==== EINGABEDATEN

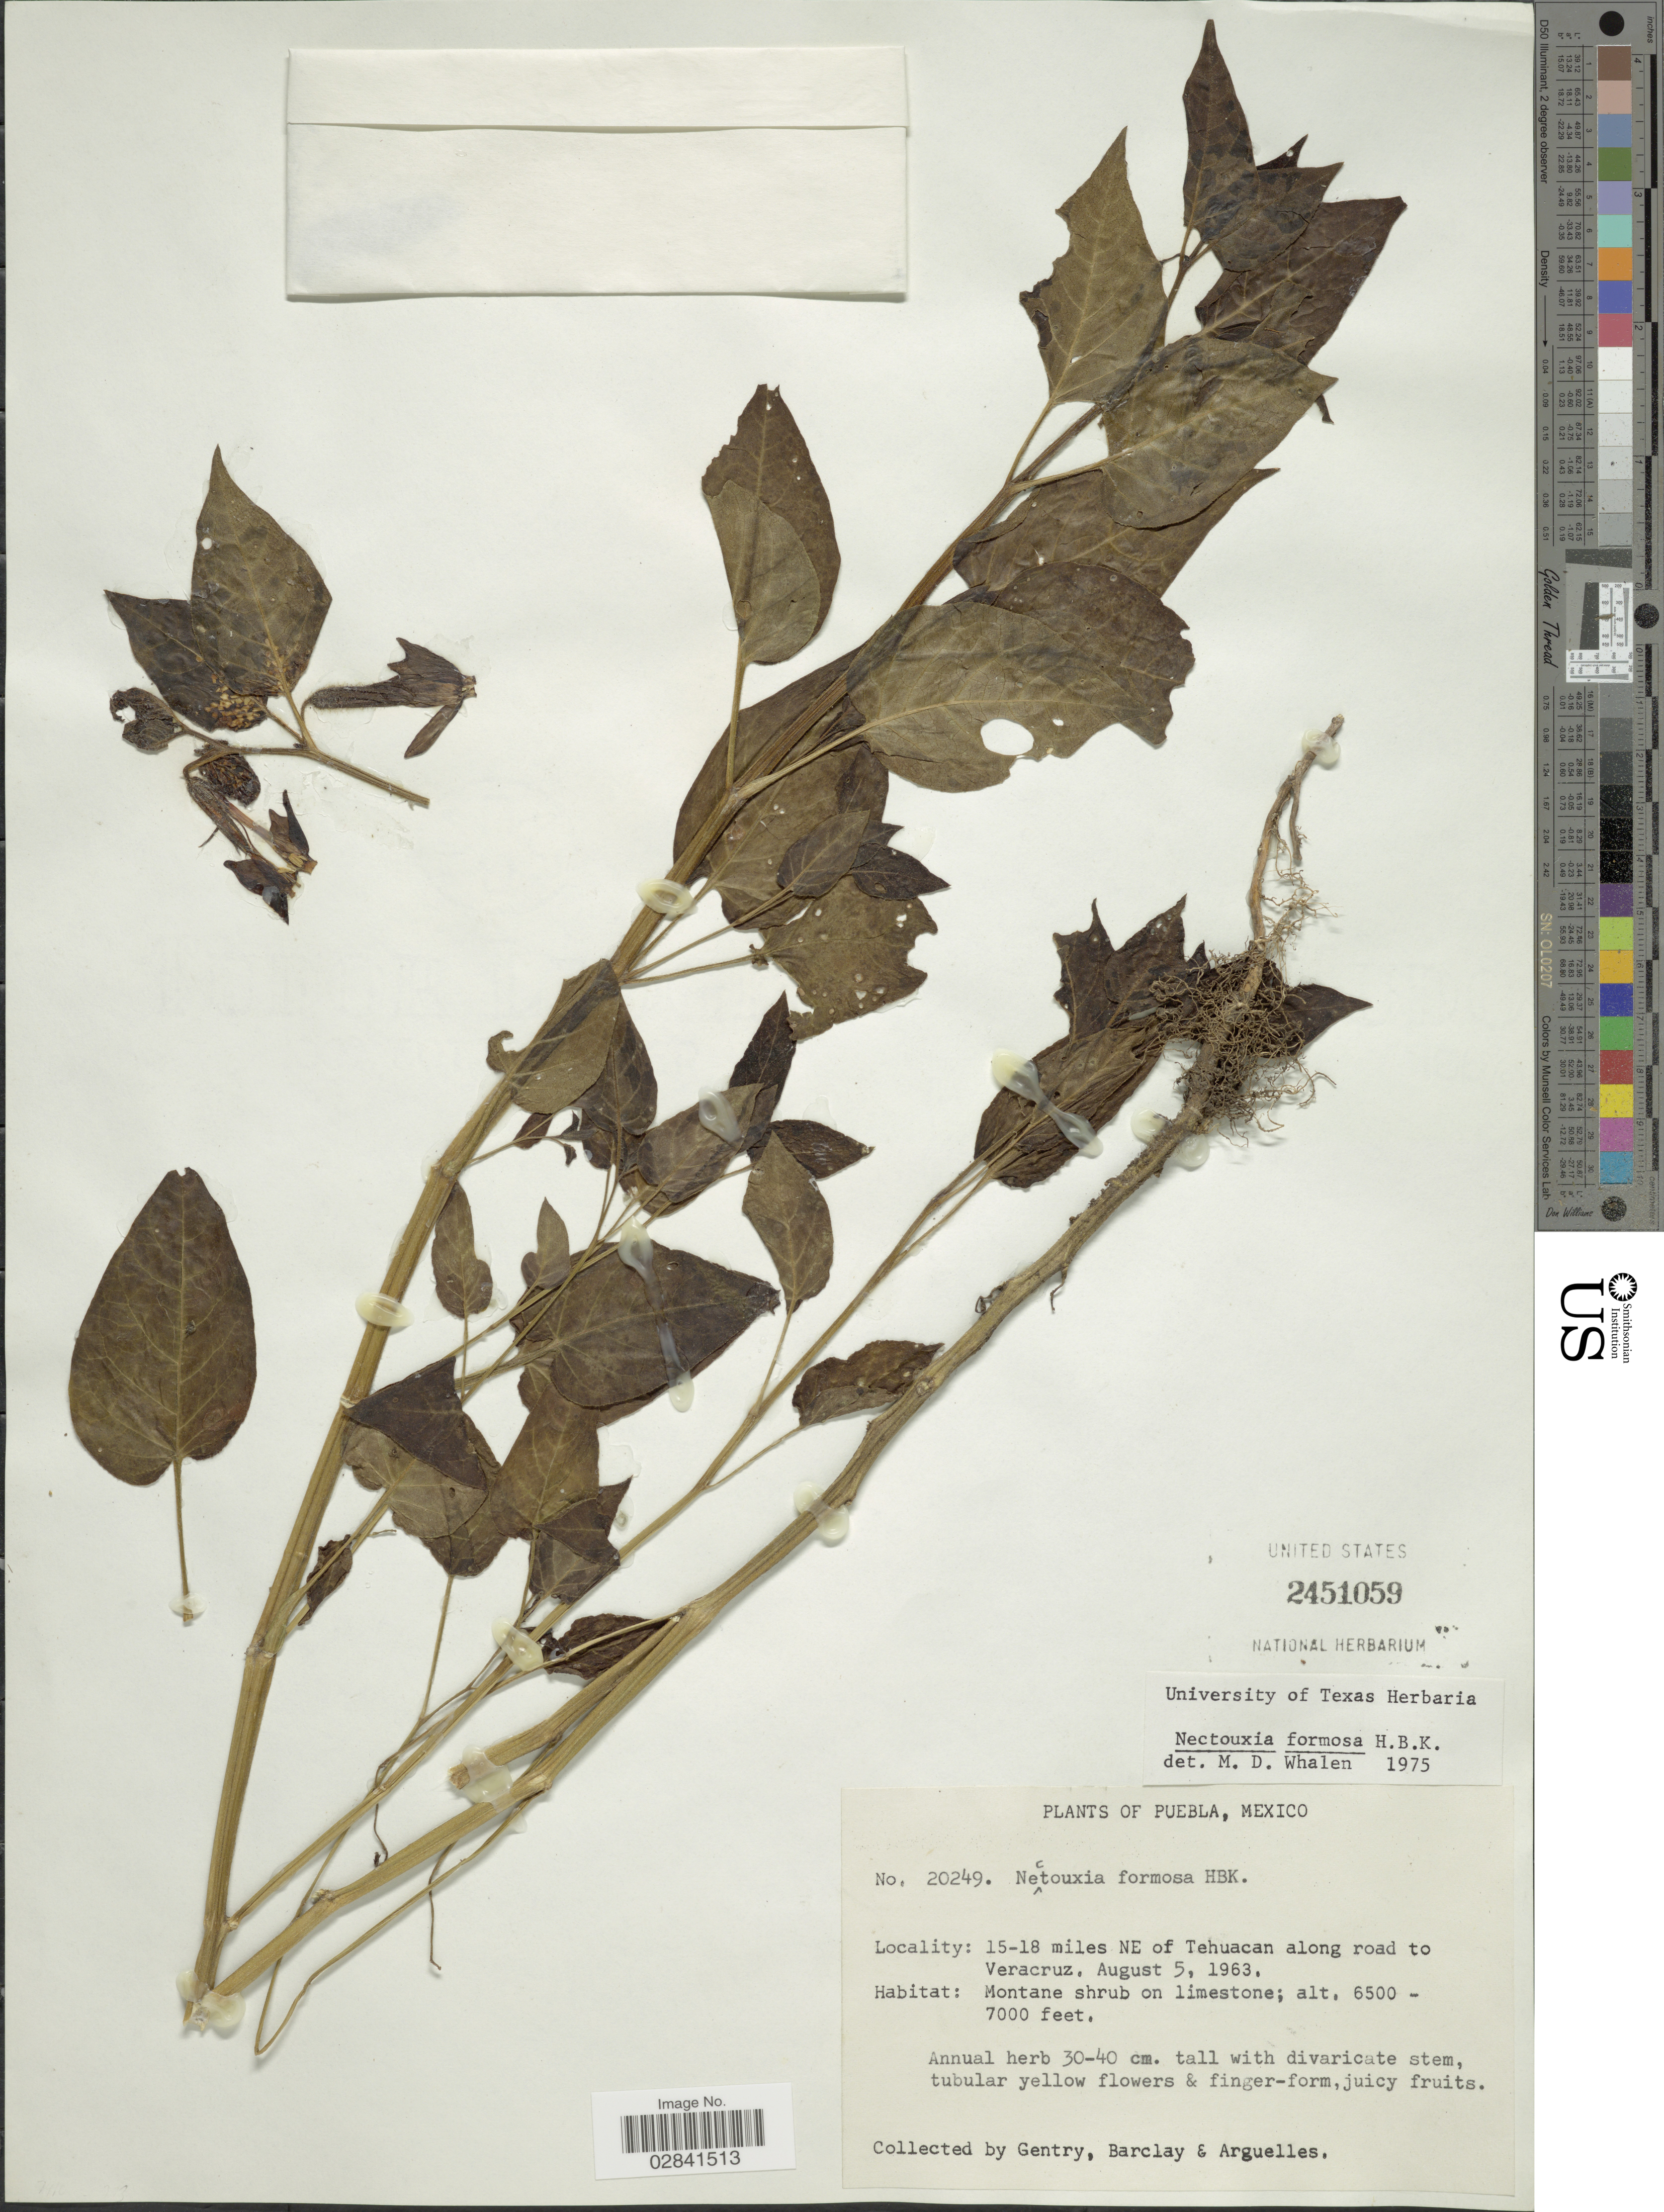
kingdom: Plantae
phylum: Tracheophyta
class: Magnoliopsida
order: Solanales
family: Solanaceae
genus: Nectouxia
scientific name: Nectouxia formosa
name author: Kunth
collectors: Gentry, --, -- Barclay & Arguelles, --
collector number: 20249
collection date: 1963-08-05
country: Mexico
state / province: Puebla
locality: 15-18 miles NE of Tehuacan along road to Veracruz.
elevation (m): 1981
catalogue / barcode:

========

--- ZU ERLEDIGEN ---
Aktualisiere die gesamte Auflistung oben, indem du „elevation (m)“ überall durch „altitude (m)“ ersetzt und alles andere unverändert lässt. Die Bilder gehören nicht in die Antwort.

--- LÖSUNG DER AUFGABE ---
kingdom: Plantae
phylum: Tracheophyta
class: Magnoliopsida
order: Solanales
family: Solanaceae
genus: Nectouxia
scientific name: Nectouxia formosa
name author: Kunth
collectors: Gentry, --, -- Barclay & Arguelles, --
collector number: 20249
collection date: 1963-08-05
country: Mexico
state / province: Puebla
locality: 15-18 miles NE of Tehuacan along road to Veracruz.
altitude (m): 1981
catalogue / barcode:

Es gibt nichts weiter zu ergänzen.